* **Records for the exercise**
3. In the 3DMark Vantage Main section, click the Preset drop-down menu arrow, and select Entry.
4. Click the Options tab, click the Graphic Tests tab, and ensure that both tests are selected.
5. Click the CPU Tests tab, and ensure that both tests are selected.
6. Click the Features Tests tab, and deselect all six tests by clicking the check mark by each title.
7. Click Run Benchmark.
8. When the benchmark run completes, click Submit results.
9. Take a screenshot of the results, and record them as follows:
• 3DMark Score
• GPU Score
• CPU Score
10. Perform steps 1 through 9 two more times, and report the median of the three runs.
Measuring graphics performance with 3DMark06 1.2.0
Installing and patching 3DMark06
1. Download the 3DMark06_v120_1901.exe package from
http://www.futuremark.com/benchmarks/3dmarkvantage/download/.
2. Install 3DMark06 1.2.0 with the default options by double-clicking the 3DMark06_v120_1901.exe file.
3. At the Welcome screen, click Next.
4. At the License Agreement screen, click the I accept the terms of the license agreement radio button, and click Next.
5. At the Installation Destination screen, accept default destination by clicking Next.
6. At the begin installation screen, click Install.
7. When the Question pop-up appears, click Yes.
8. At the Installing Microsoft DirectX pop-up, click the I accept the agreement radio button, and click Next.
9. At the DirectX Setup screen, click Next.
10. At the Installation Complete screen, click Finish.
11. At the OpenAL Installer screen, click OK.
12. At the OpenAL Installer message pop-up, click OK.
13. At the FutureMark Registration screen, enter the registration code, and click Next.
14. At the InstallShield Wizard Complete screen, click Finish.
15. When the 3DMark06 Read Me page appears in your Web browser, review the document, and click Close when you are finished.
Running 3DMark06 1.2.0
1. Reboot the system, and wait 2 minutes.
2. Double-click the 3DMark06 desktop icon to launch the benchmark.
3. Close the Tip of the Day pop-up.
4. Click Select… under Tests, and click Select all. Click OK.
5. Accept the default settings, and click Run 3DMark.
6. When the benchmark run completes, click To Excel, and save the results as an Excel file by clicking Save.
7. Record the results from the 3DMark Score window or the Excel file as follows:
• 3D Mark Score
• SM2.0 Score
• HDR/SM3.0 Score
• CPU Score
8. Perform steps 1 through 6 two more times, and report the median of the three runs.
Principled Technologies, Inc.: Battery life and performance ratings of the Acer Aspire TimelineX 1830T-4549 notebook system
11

* **Exercise**
Extract the data exactly as given.

* **Exercise result**
3. In the 3DMark Vantage Main section, click the Preset drop-down menu arrow, and select Entry.
4. Click the Options tab, click the Graphic Tests tab, and ensure that both tests are selected.
5. Click the CPU Tests tab, and ensure that both tests are selected.
6. Click the Features Tests tab, and deselect all six tests by clicking the check mark by each title.
7. Click Run Benchmark.
8. When the benchmark run completes, click Submit results.
9. Take a screenshot of the results, and record them as follows:
• 3DMark Score
• GPU Score
• CPU Score
10. Perform steps 1 through 9 two more times, and report the median of the three runs.
Measuring graphics performance with 3DMark06 1.2.0
Installing and patching 3DMark06
1. Download the 3DMark06_v120_1901.exe package from
http://www.futuremark.com/benchmarks/3dmarkvantage/download/.
2. Install 3DMark06 1.2.0 with the default options by double-clicking the 3DMark06_v120_1901.exe file.
3. At the Welcome screen, click Next.
4. At the License Agreement screen, click the I accept the terms of the license agreement radio button, and click Next.
5. At the Installation Destination screen, accept default destination by clicking Next.
6. At the begin installation screen, click Install.
7. When the Question pop-up appears, click Yes.
8. At the Installing Microsoft DirectX pop-up, click the I accept the agreement radio button, and click Next.
9. At the DirectX Setup screen, click Next.
10. At the Installation Complete screen, click Finish.
11. At the OpenAL Installer screen, click OK.
12. At the OpenAL Installer message pop-up, click OK.
13. At the FutureMark Registration screen, enter the registration code, and click Next.
14. At the InstallShield Wizard Complete screen, click Finish.
15. When the 3DMark06 Read Me page appears in your Web browser, review the document, and click Close when you are finished.
Running 3DMark06 1.2.0
1. Reboot the system, and wait 2 minutes.
2. Double-click the 3DMark06 desktop icon to launch the benchmark.
3. Close the Tip of the Day pop-up.
4. Click Select… under Tests, and click Select all. Click OK.
5. Accept the default settings, and click Run 3DMark.
6. When the benchmark run completes, click To Excel, and save the results as an Excel file by clicking Save.
7. Record the results from the 3DMark Score window or the Excel file as follows:
• 3D Mark Score
• SM2.0 Score
• HDR/SM3.0 Score
• CPU Score
8. Perform steps 1 through 6 two more times, and report the median of the three runs.
Principled Technologies, Inc.: Battery life and performance ratings of the Acer Aspire TimelineX 1830T-4549 notebook system
11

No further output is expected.